What is required =>
Search each line below for "text", then return the lines where it appears.

Provided data =>

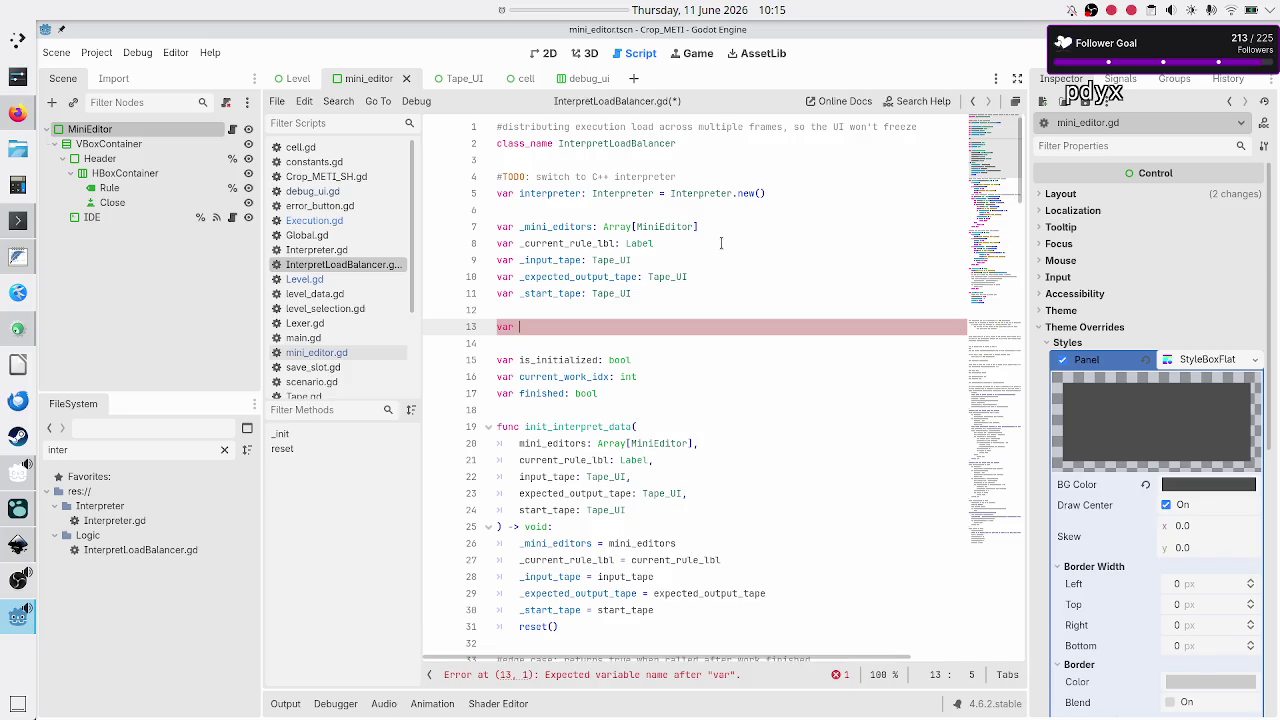
text(r rule_e)
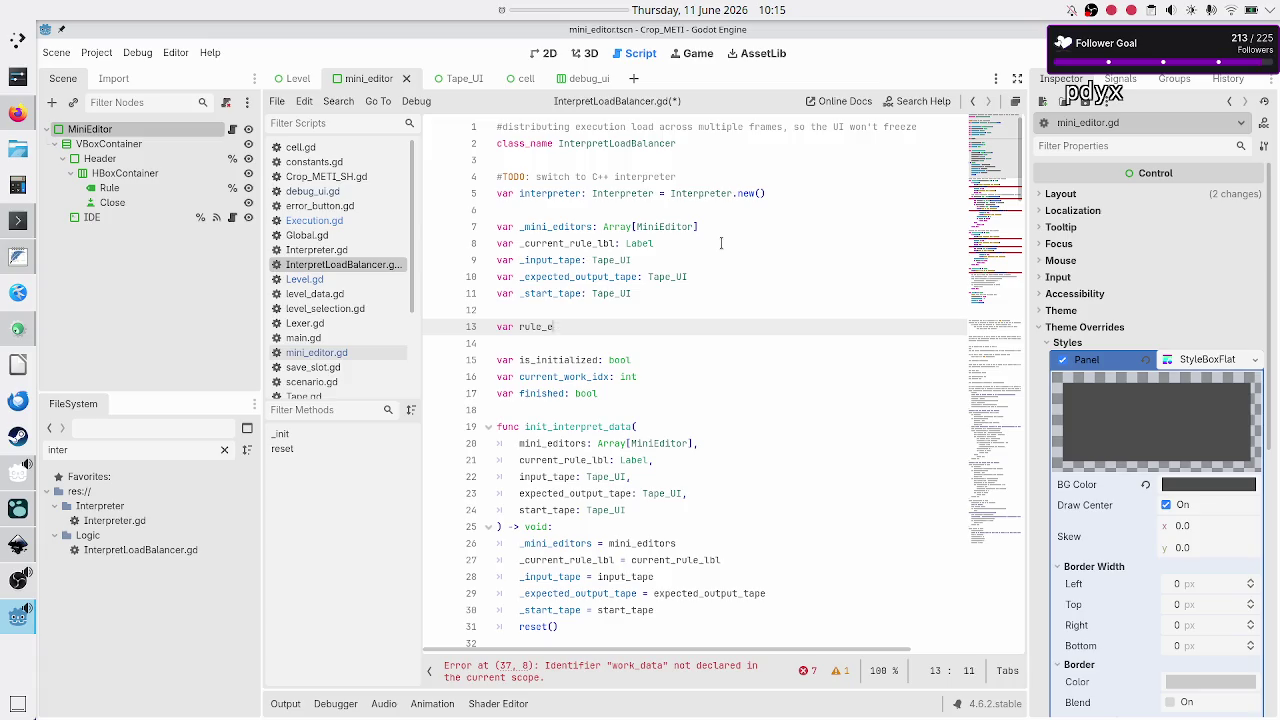
key(BackSpace)
text(minie)
text(ditor_)
text(mapping: )
text(Dict)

Task answer =>
text(r rule_e)
text(minie)
text(ditor_)
text(mapping: )
text(Dict)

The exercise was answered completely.